Collection entries:

***

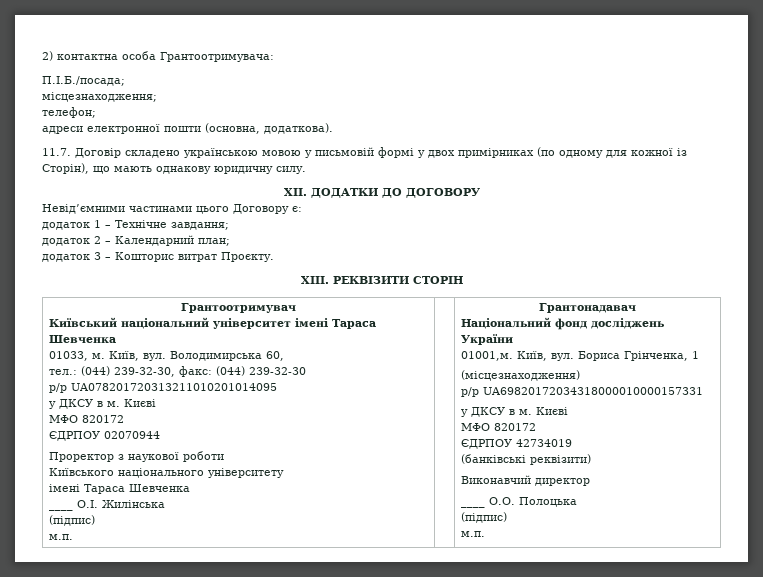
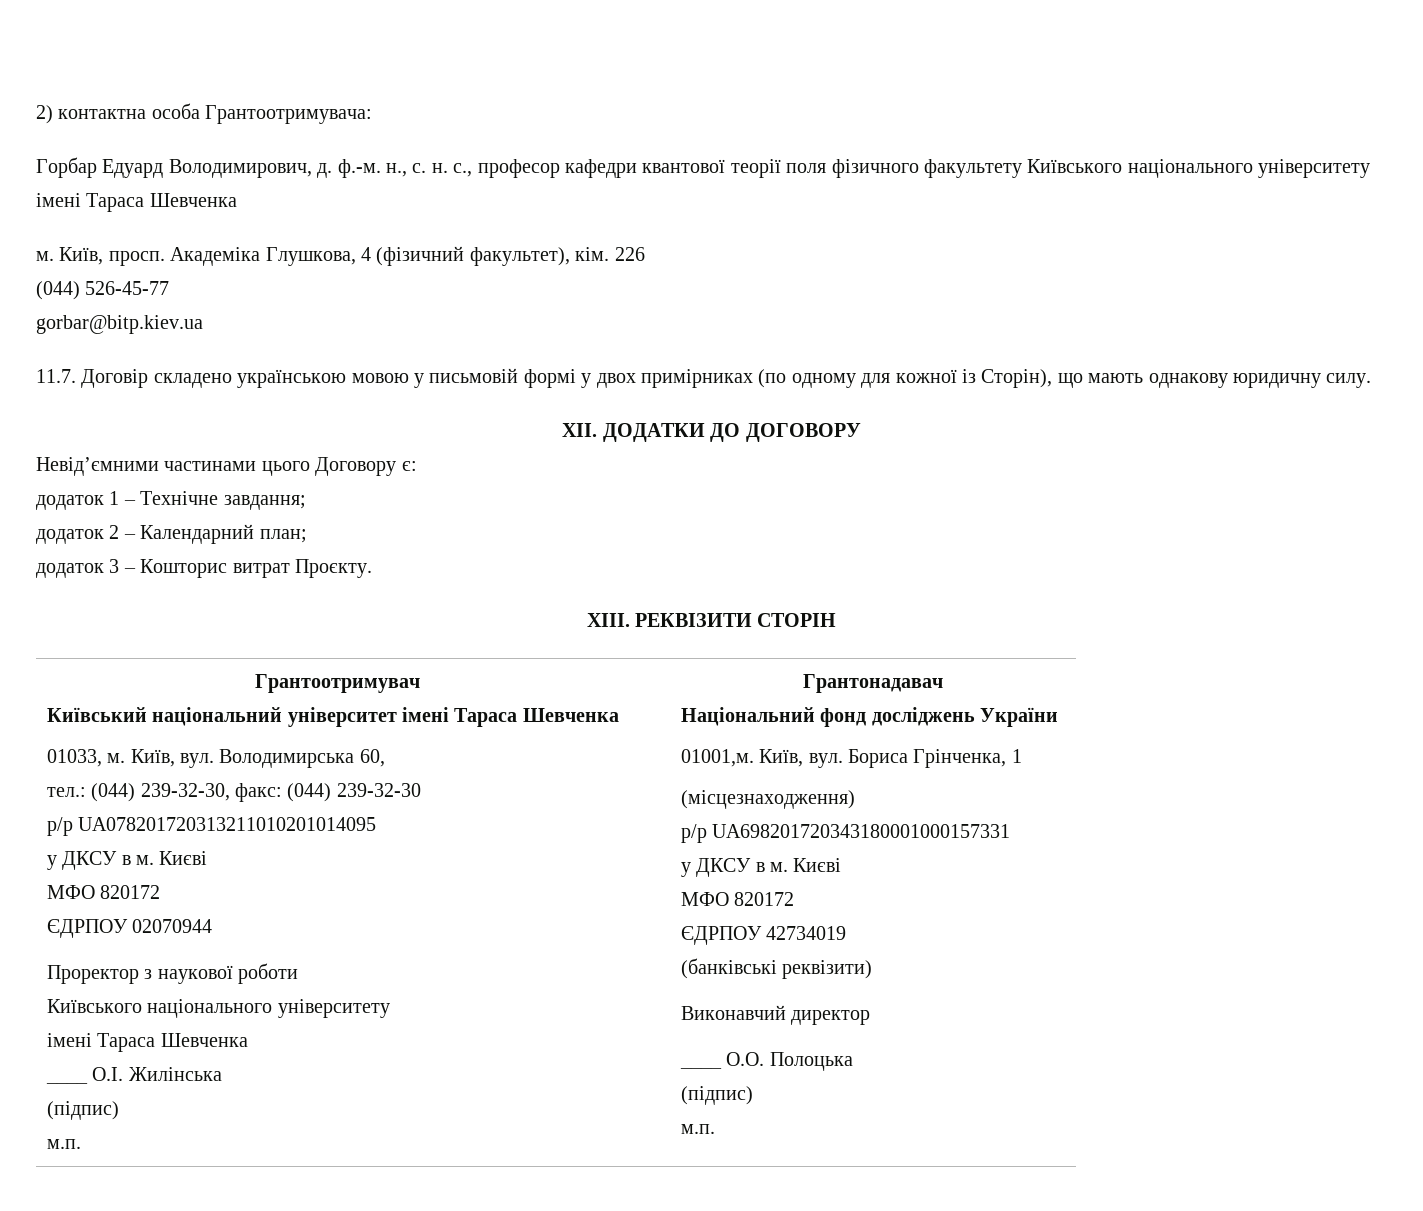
[42,76,125,86] [42,92,157,102] [42,107,96,118] [42,123,333,134] П.І.Б./посада; // місцезнаходження; // телефон; // адреси електронної пошти (основна, додаткова). -> [36,157,1371,178] [36,193,237,212] [36,246,645,266] [36,281,170,300] [36,315,203,334] Горбар Едуард Володимирович, д. ф.-м. н., с. н. с., професор кафедри квантової теорії поля фізичного факультету Київського національного університету імені Тараса Шевченка // м. Київ, просп. Академіка Глушкова, 4 (фізичний факультет), кім. 226 // (044) 526-45-77 // gorbar@bitp.kiev.ua
[483,387,704,395] UA69820172034318000010000157331 -> [712,824,1011,838] UA698201720343180001000157331

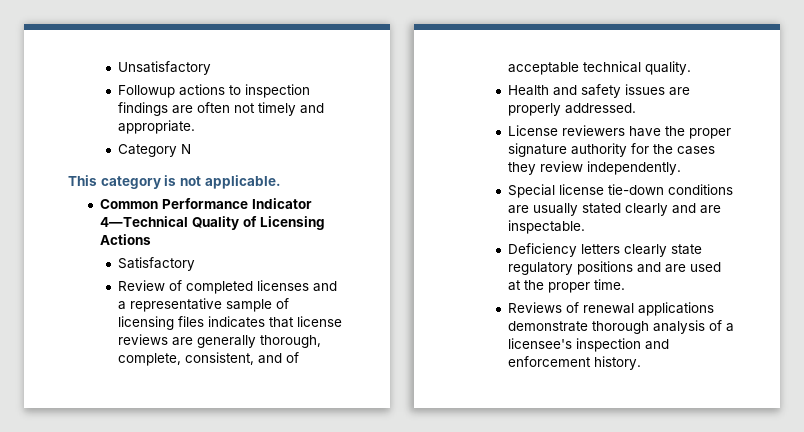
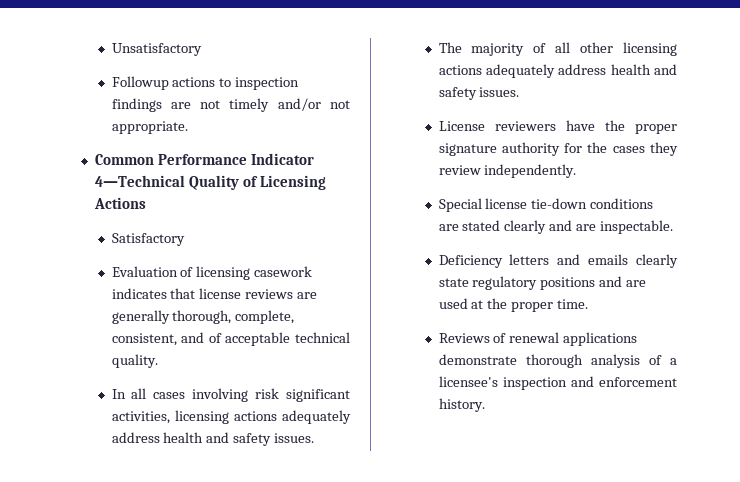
[196,102,230,113] often -> (191, 105) none
[299,103,324,114] and -> [277,98,351,111] and/or not
[117,144,191,157] [68,175,281,189] // Category N // This category is not applicable. -> (188, 127) none
[117,280,337,294] [117,298,272,312] Review of completed licenses and a representative sample -> [111,266,178,277] Evaluation
[177,316,204,327] files -> [254,266,313,277] casework
[507,84,690,98] [507,103,636,116] Health and safety issues are properly addressed. -> [111,388,350,402] [111,410,351,424] [111,432,315,446] [438,42,677,56] [438,64,677,78] [438,87,520,100] In all cases involving risk significant activities, licensing actions adequately address health and safety issues. // The majority of all other licensing actions adequately address health and safety issues.
[532,203,578,216] usually -> (459, 227) none
(620, 249) none -> [557,254,629,265] and emails

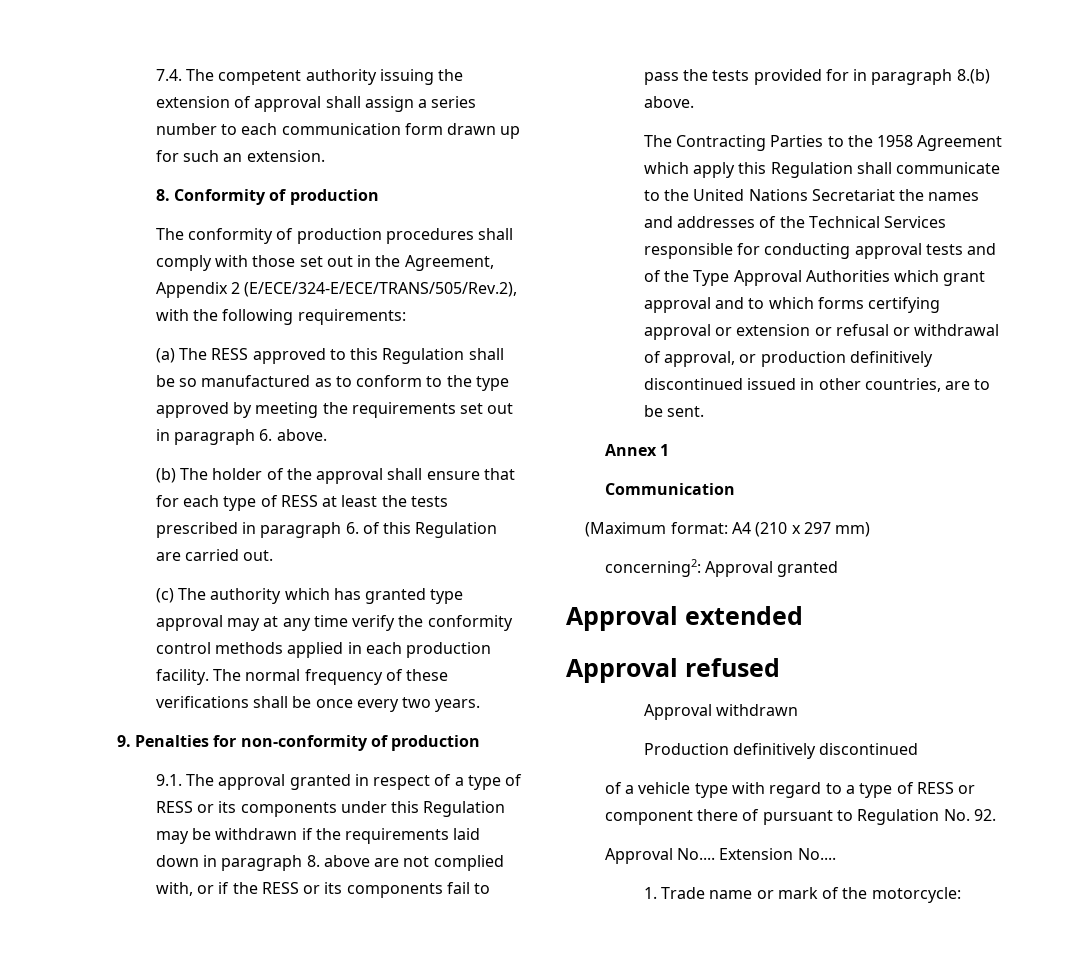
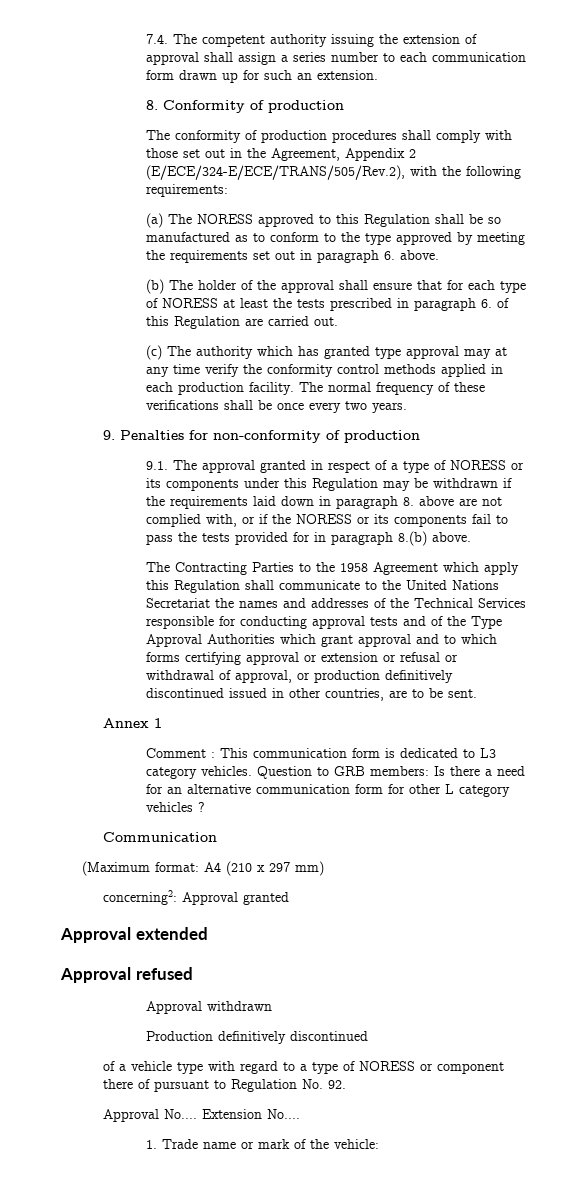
[211,348,249,360] RESS -> [196,214,253,224] NORESS
[280,495,318,507] RESS -> [161,298,218,308] NORESS
[155,801,193,813] RESS -> [449,460,506,470] NORESS
[261,882,299,894] RESS -> [295,514,352,524] NORESS
(670, 450) none -> [145,748,496,758] [145,766,525,779] [145,784,510,797] [145,802,205,812] // Comment : This communication form is dedicated to L3 category vehicles. Question to GRB members: Is there a need for an alternative communication form for other L category vehicles ?
[916,782,954,794] RESS -> [359,1061,416,1071] NORESS
[871,887,961,903] motorcycle: -> [333,1139,379,1149] vehicle:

***

**Problem details:**
Pictures are to be left out when the lines from the one containing "[483,387,704,395] UA69820172034318000010000157331 ->" through the end of the records above are repeated exactly; no other line is wanted.

**Task response:**
[483,387,704,395] UA69820172034318000010000157331 -> [712,824,1011,838] UA698201720343180001000157331

[196,102,230,113] often -> (191, 105) none
[299,103,324,114] and -> [277,98,351,111] and/or not
[117,144,191,157] [68,175,281,189] // Category N // This category is not applicable. -> (188, 127) none
[117,280,337,294] [117,298,272,312] Review of completed licenses and a representative sample -> [111,266,178,277] Evaluation
[177,316,204,327] files -> [254,266,313,277] casework
[507,84,690,98] [507,103,636,116] Health and safety issues are properly addressed. -> [111,388,350,402] [111,410,351,424] [111,432,315,446] [438,42,677,56] [438,64,677,78] [438,87,520,100] In all cases involving risk significant activities, licensing actions adequately address health and safety issues. // The majority of all other licensing actions adequately address health and safety issues.
[532,203,578,216] usually -> (459, 227) none
(620, 249) none -> [557,254,629,265] and emails

[211,348,249,360] RESS -> [196,214,253,224] NORESS
[280,495,318,507] RESS -> [161,298,218,308] NORESS
[155,801,193,813] RESS -> [449,460,506,470] NORESS
[261,882,299,894] RESS -> [295,514,352,524] NORESS
(670, 450) none -> [145,748,496,758] [145,766,525,779] [145,784,510,797] [145,802,205,812] // Comment : This communication form is dedicated to L3 category vehicles. Question to GRB members: Is there a need for an alternative communication form for other L category vehicles ?
[916,782,954,794] RESS -> [359,1061,416,1071] NORESS
[871,887,961,903] motorcycle: -> [333,1139,379,1149] vehicle:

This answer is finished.